Priscilla Toffano, the IMF's representative in Ukraine, said in a statement that "The discussions will cover macroeconomic policies and key structural reforms." The visit comes after the IMF disbursed $1.5 billion last month as part of a new $8.1 billion lending programme; additional tranches are contingent on Ukraine meeting the programme's conditions.
Officials and economists in Kyiv stressed that the discussions are occurring against a backdrop of a rapidly widening budget deficit. With the conflict against Russia entering its fifth year, the government estimates it will need substantial external financing to cover the gap. Authorities and economists have put the external financing requirement for this year in a range between $45 billion and $52 billion.

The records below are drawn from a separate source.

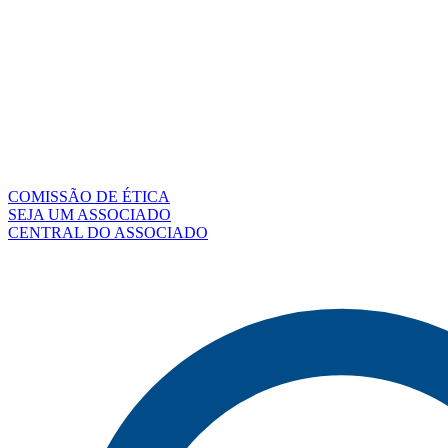
COMISSÃO DE ÉTICA
SEJA UM ASSOCIADO
CENTRAL DO ASSOCIADO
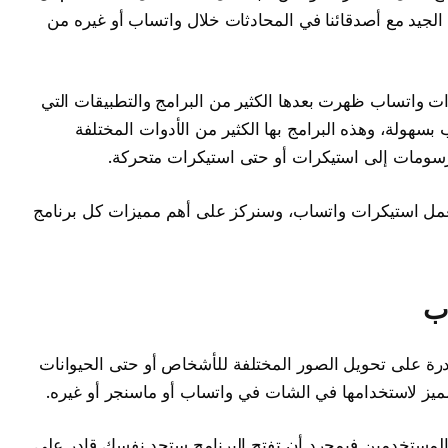
يد مع أصدقائنا في المحادثات خلال واتساب أو غيره من
ت واتساب ظهرت بعدها الكثير من البرامج والتطبيقات التي
سهولة، وهذه البرامج بها الكثير من الأدوات المختلفة
رسومات إلى استيكرات أو حتى استيكرات متحركة.
 سنستعرض أفضل 9 البرامج لعمل استيكرات واتساب، وسنركز على أهم مميزات كل برنامج
ب
درة على تحويل الصور المختلفة للأشخاص أو حتى الحيوانات
ز لاستخدامها في الشات في واتساب أو ماسنجر أو غيره.
لمستخدمين فبمجرد أن تفتح البرنامج ستجد نفسك قادر على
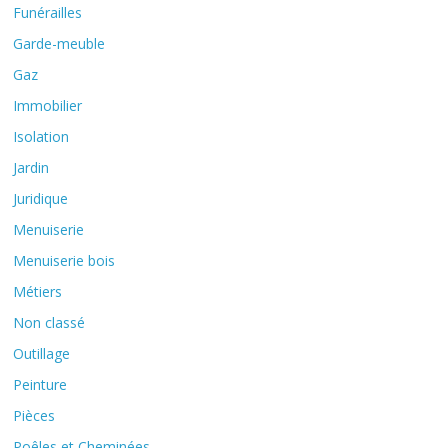
Funérailles
Garde-meuble
Gaz
Immobilier
Isolation
Jardin
Juridique
Menuiserie
Menuiserie bois
Métiers
Non classé
Outillage
Peinture
Pièces
Poêles et Cheminées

Lawmakers and policy analysts said the mission is expected to press for measures aimed at raising revenue and improving the tax base. Specifically, the talks are likely to focus on increasing taxes on individual entrepreneurs and small businesses, reducing the size of the shadow economy, and creating a level playing field for commercial activity.
Kyiv's parliament is under pressure to approve a package of legislative changes by the end of March that would raise taxes for individual entrepreneurs and small businesses. Government officials estimate the changes would affect roughly 250,000 entrepreneurs. The draft measures also call for higher taxes on Ukrainian digital platforms and a reduction in value-added tax exemptions.
So far, parliament has delayed votes on several key provisions and has been unable to secure sufficient support for increases targeting digital platforms. Observers in Kyiv have noted the political difficulty of approving such measures amid wartime conditions.
Market and investment voices in the country have framed the vote as decisive for unlocking continued international support. "No IMF programme - no money," wrote Sergiy Fursa, a deputy director at Dragon Capital, on Facebook, arguing that parliamentary approval of the fiscal changes would be beneficial both for wartime survival and for laying foundations for a more effective economy.
Ukraine has implemented tax increases on one prior occasion since Russia's full-scale invasion on February 24, 2022. In December 2024 the government raised personal income tax rates as well as taxes on businesses and banks. Nonetheless, the combination of sustained defence spending and extensive frontline combat has left the fiscal position pressured beyond the relief those measures provided.
The bulk of state revenues are allocated to defence, while pensions, public sector wages, and other social expenditures remain dependent on foreign financial assistance. IMF backing is viewed as critical not only for stabilising Ukraine's macroeconomic and financial outlook but also for leveraging other forms of international support.
European Union funding is closely linked to the presence of IMF support. The EU has approved a 90 billion euro loan package for Ukraine, but implementation of that assistance has been delayed by Hungary's Prime Minister Viktor Orban, who has so far held up progress.
As Kyiv navigates the parliamentary process and negotiations with the IMF, the immediate fiscal choices lawmakers make will determine whether further disbursements under the current lending programme are forthcoming and how quickly other international financing can be mobilised.